Prepare dlt

In [None]:
 !pip install dlt requests
 #!pip install "dlt[bigquery]"

In [None]:
# Step 2: Authenticate with Google Cloud
from google.colab import files
import os

In [None]:
# Upload your service account key file
uploaded = files.upload()
os.environ["GOOGLE_APPLICATION_CREDENTIALS"] = list(uploaded.keys())[0]

In [None]:
# Step 3: Write the code to load data from a URL pattern into BigQuery
import dlt
import gzip
import csv
import requests
from io import BytesIO

# Define a function to read compressed CSV.GZ files from a public URL
def read_compressed_csv_from_url(url):
    # Fetch the file from the public URL
    response = requests.get(url, stream=True)
    if response.status_code != 200:
        raise ValueError(f"Failed to fetch file from URL: {url}")

    # Decompress the file and read it as CSV
    with gzip.GzipFile(fileobj=BytesIO(response.content), mode='rb') as file:
        reader = csv.DictReader(file.read().decode('utf-8').splitlines())
        for row in reader:
            yield row

# Define a pipeline to load data into BigQuery
pipeline = dlt.pipeline(
    pipeline_name="taxi_tripdata_to_bigquery",
    destination="bigquery",
    dataset_name="trips_data_all",  # Replace with your BigQuery dataset name
)

# Define the base URL template
base_url = "https://github.com/DataTalksClub/nyc-tlc-data/releases/download/{}/{}_tripdata_{}-{}.csv.gz"

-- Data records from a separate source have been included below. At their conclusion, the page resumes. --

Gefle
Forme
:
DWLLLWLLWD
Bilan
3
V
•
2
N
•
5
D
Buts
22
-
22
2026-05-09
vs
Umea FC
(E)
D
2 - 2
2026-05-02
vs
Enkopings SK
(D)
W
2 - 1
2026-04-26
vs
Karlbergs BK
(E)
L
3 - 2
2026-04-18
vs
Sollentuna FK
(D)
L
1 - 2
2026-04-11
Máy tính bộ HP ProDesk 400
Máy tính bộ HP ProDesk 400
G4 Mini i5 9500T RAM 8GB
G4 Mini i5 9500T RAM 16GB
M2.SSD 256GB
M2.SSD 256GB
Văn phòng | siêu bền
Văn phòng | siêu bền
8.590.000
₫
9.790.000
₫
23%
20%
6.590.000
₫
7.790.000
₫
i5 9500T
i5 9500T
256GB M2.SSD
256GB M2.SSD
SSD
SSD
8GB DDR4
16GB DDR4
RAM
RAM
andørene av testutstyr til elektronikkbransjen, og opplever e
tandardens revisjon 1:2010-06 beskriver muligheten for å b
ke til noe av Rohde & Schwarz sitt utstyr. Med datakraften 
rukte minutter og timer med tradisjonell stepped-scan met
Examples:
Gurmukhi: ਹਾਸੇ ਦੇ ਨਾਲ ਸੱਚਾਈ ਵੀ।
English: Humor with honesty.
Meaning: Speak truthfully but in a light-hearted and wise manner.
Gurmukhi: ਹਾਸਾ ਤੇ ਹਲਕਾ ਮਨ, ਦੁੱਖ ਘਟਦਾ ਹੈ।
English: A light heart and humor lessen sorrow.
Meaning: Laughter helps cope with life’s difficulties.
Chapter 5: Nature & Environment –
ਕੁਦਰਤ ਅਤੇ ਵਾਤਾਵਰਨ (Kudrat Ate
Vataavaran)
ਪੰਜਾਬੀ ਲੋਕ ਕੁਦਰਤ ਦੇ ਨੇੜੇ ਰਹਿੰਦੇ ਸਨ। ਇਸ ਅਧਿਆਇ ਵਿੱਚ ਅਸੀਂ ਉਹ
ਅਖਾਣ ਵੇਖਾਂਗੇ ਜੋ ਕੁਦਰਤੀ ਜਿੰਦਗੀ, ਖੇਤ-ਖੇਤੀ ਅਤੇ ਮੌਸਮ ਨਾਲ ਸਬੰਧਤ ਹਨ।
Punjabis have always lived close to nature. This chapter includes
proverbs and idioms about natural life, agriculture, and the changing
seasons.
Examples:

# Define the taxi types to load (green, yellow, or fhv)
taxi_types = ["yellow", "fhv","green"]  # Add more types if needed

# Define the range of years and months to load
start_year = 2019
end_year = 2020
start_month = 1
end_month = 12

# Load data from each URL into BigQuery
for taxi_type in taxi_types:
    # Adjust the year range for fhv data (only 2019)
    if taxi_type == "fhv":
        years_to_load = [2019]
    else:
        years_to_load = range(start_year, end_year + 1)

    for year in years_to_load:
        for month in range(start_month, end_month + 1):
            # Format the month to two digits (e.g., 01, 02, ..., 12)
            month_str = f"{month:02d}"
            url = base_url.format(taxi_type, taxi_type, year, month_str)  # Generate the URL using the template

            try:
                load_info = pipeline.run(
                    read_compressed_csv_from_url(url),
                    table_name=f"{taxi_type}_tripdata",  # Use taxi type in the table name
                    write_disposition="append",  # Use "append" to add data from multiple files
                )
                print(f"Loaded data from {url}: {load_info}")
            except Exception as e:
                print(f"Failed to load data from {url}: {e}")

# Comments
- If the taxi_type is "fhv", the years_to_load variable is set to [2019] (only 2019).
- For other taxi types (green and yellow), the years_to_load variable is set to range(start_year, end_year + 1) (2019 and 2020).

Dynamic URL Generation:
The base_url template remains the same, but the year loop is adjusted based on the taxi_type.

## Table Name:
The table_name in the pipeline.run method is dynamically set based on the taxi type:

## Python
Copy
table_name=f"{taxi_type}_tripdata"
This ensures that green, yellow, and fhv trip data are loaded into separate tables (e.g., green_tripdata, yellow_tripdata, and fhv_tripdata).

## Error Handling:
If a URL fails to load (e.g., the file does not exist), the error is caught and logged without stopping the pipeline.

## Notes:
Dynamic URL Generation:
You can modify the URL template and range of years/months to match your file naming convention.
Add more robust error handling if needed (e.g., retry logic for failed URLs).

## Performance:
For large numbers of files, consider using parallel processing or batching to optimize performance.

## Schema Consistency:
Ensure all .csv.gz files for each taxi type have the same schema (column names and data types). If not, you may need to handle schema mismatches.
This approach allows you to dynamically generate and load green, yellow, and fhv taxi trip data into separate BigQuery tables, with the condition that fhv data is only loaded for the year 2019.